▶ _Records for the exercise_:
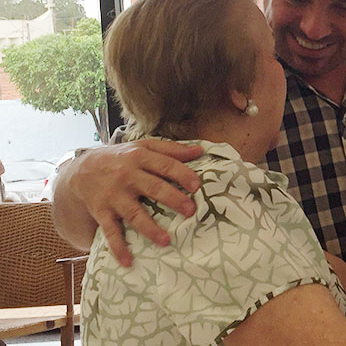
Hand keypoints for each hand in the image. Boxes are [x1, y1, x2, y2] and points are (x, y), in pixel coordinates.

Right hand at [68, 139, 202, 265]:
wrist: (82, 169)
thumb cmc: (122, 157)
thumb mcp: (144, 147)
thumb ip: (171, 149)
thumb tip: (199, 150)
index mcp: (140, 157)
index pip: (165, 165)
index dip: (182, 174)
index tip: (197, 186)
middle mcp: (126, 176)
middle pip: (153, 187)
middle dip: (173, 199)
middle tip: (190, 211)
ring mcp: (113, 195)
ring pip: (133, 213)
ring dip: (149, 228)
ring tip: (166, 241)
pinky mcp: (101, 212)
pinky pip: (110, 231)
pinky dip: (118, 247)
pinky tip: (128, 262)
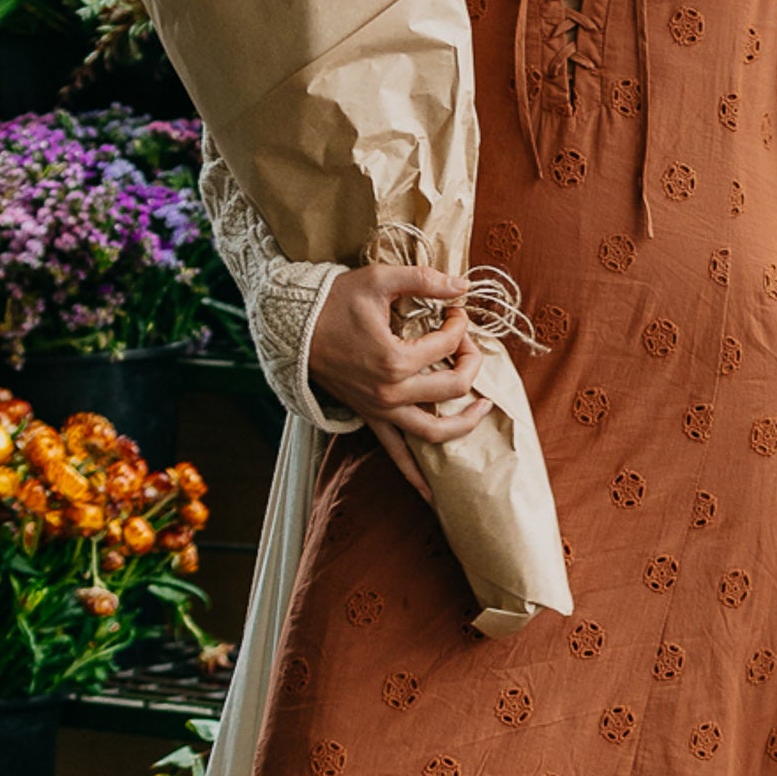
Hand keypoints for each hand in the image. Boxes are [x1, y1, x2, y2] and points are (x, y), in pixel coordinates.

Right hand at [309, 266, 490, 495]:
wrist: (292, 329)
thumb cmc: (333, 302)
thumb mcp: (378, 279)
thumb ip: (424, 279)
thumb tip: (463, 284)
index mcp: (396, 359)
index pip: (449, 343)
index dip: (460, 324)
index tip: (454, 311)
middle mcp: (391, 392)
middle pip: (455, 385)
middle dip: (471, 361)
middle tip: (468, 343)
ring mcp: (381, 411)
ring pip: (435, 432)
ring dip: (465, 424)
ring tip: (484, 409)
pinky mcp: (371, 419)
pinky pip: (397, 454)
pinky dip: (416, 477)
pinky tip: (434, 496)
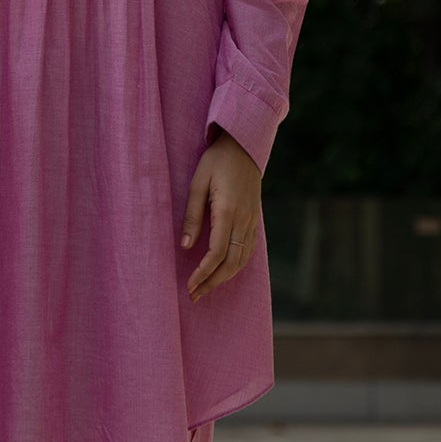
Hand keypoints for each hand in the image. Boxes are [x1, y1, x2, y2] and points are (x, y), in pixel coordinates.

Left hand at [180, 127, 261, 303]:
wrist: (244, 145)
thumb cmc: (216, 161)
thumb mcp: (197, 183)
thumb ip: (191, 215)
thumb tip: (185, 247)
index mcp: (227, 211)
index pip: (217, 253)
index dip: (203, 273)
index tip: (190, 285)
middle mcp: (243, 219)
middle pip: (231, 262)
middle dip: (213, 282)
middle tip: (195, 295)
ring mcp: (252, 220)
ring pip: (242, 259)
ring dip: (224, 277)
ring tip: (206, 288)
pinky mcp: (255, 219)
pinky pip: (248, 250)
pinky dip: (236, 265)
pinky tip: (224, 271)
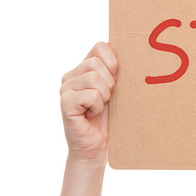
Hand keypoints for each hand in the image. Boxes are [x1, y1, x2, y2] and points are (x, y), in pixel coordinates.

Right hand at [60, 42, 117, 163]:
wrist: (97, 148)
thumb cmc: (110, 119)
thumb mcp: (117, 90)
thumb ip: (116, 70)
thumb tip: (130, 50)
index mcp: (83, 68)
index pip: (100, 46)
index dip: (113, 62)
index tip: (116, 81)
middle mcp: (71, 76)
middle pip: (96, 63)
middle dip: (110, 83)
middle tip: (107, 99)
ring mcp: (65, 89)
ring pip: (94, 78)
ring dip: (104, 96)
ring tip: (99, 108)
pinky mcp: (65, 103)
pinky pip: (91, 95)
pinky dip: (97, 106)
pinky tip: (91, 114)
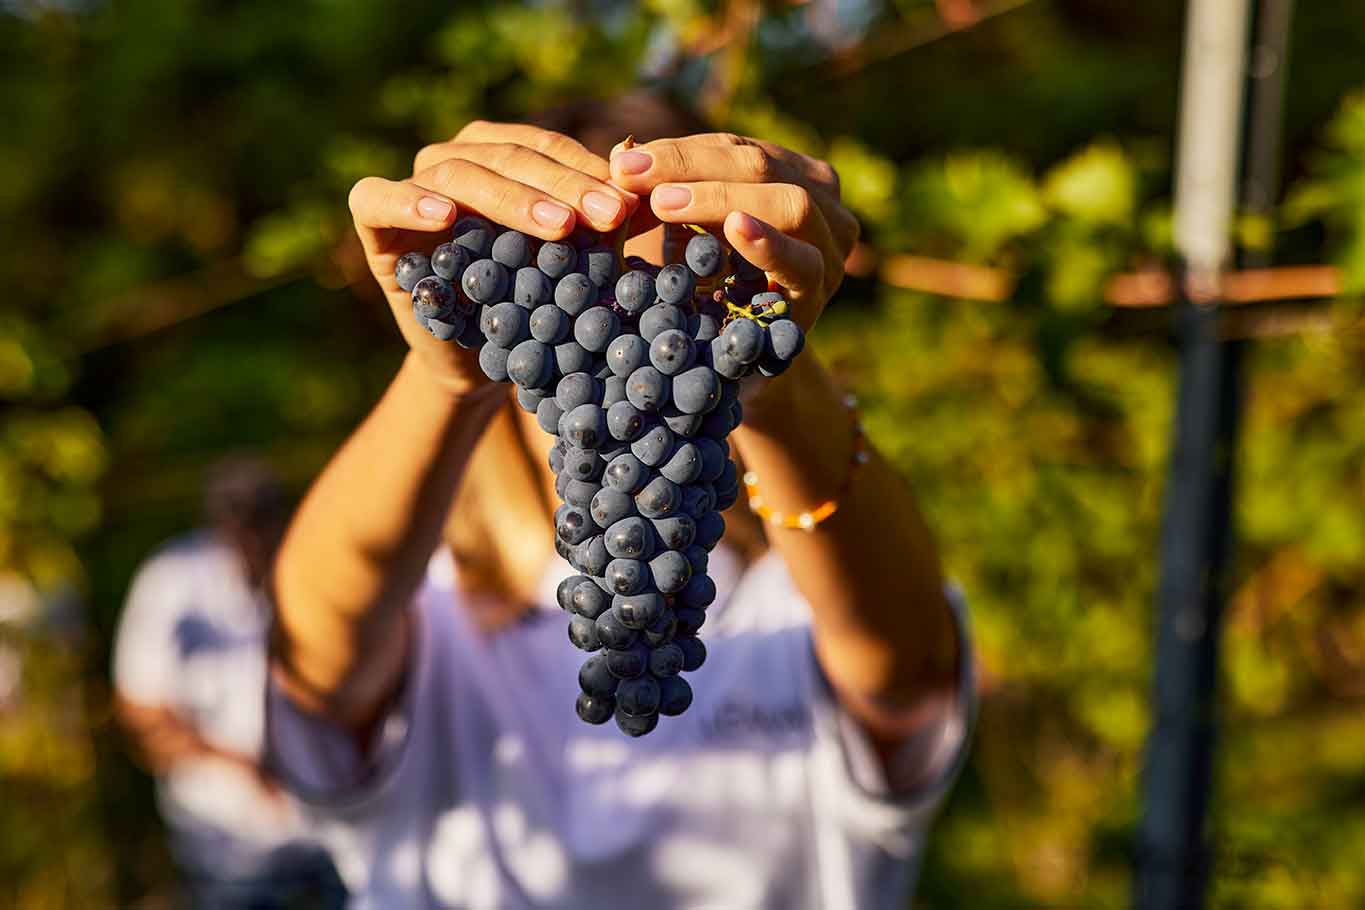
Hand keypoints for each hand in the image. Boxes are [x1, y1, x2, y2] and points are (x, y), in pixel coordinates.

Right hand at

▶ _Task_: Repeat the listing above word for word. Do not include the pictures.

▶ _Task result_:
Hand keypoints for each hand in the image. Boxes are [x1, y1, x2, y2] and points are (x, y), in pixel coordinates.

Right hand at [68, 139, 202, 265]:
wrist: (82, 169)
thumb cmc: (122, 157)
thumb mcp: (144, 147)
thumb ip: (171, 149)
thumb tip: (199, 150)
index mcp: (140, 157)
index pip: (165, 165)
index dip: (182, 174)
index tip: (197, 186)
middle mcp: (126, 176)
middle pip: (153, 187)
middle dip: (173, 199)
middle tip: (190, 211)
ring mcp: (113, 195)
ring pip: (133, 213)
ring dip: (149, 228)
ring tip: (166, 241)
pinky mcp: (101, 212)
pinky pip: (110, 231)
pinky dip: (118, 247)
pinky tip: (128, 262)
Hand keypoints for each hand in the image. Boxes are [x1, y1, x2, y2] and points are (x, y), in pixel coordinates.

Right hand at [309, 266, 490, 495]:
wrist: (292, 329)
thumb cmc: (333, 302)
thumb mcp: (378, 279)
thumb ip: (424, 279)
thumb tip: (463, 284)
index mcp: (396, 359)
index pip: (449, 343)
index dip: (460, 324)
index tip: (454, 311)
middle mcp: (391, 392)
middle pip: (455, 385)
middle dip: (471, 361)
middle tip: (468, 343)
ring mcp: (381, 411)
ring pip: (435, 432)
ring dip: (465, 424)
ring tip: (484, 409)
pinky mcp: (371, 419)
pinky pip: (397, 454)
pinky dip: (416, 477)
pinky tip: (434, 496)
Hand keypoints for each hand in the image. Boxes are [x1, y1, x2, y2] and points are (x, y), in pixel coordinates.

Left hand at [180, 127, 261, 303]:
wrist: (244, 145)
thumb cmc: (216, 161)
thumb mcp: (197, 183)
thumb ip: (191, 215)
thumb tip: (185, 247)
index mcp: (227, 211)
index pip: (217, 253)
index dip: (203, 273)
index tip: (190, 285)
middle mcp: (243, 219)
middle pip: (231, 262)
middle dip: (213, 282)
middle tip: (195, 295)
ring mcp: (252, 220)
ring pip: (242, 259)
ring dip: (224, 277)
ring tip: (206, 288)
pinky mcp: (255, 219)
pinky pip: (248, 250)
pinky dip: (236, 265)
pinky tip: (224, 271)
Hand keypoints for each hand in the image. Boxes are [x1, y1, x2, y2] and points are (x, y), in pixel coordinates.

Right hand at [60, 42, 117, 163]:
wrist: (97, 148)
thumb cmc: (110, 119)
thumb mcp: (117, 90)
thumb ip: (116, 70)
thumb tip: (130, 50)
index mcp: (83, 68)
index pip: (100, 46)
index dip: (113, 62)
index tip: (116, 81)
middle mcp: (71, 76)
middle pip: (96, 63)
middle dip: (110, 83)
middle tip: (107, 99)
ring mcp: (65, 89)
ring pip: (94, 78)
ring dip: (104, 96)
ring tip: (99, 108)
pinky mcp: (65, 103)
pinky pip: (91, 95)
pinky dip: (97, 106)
pinky tip: (91, 114)
Hand keypoints for each hand in the image. Boxes are [x1, y1, x2, y2] and points are (x, y), in pixel coordinates.

Right hand at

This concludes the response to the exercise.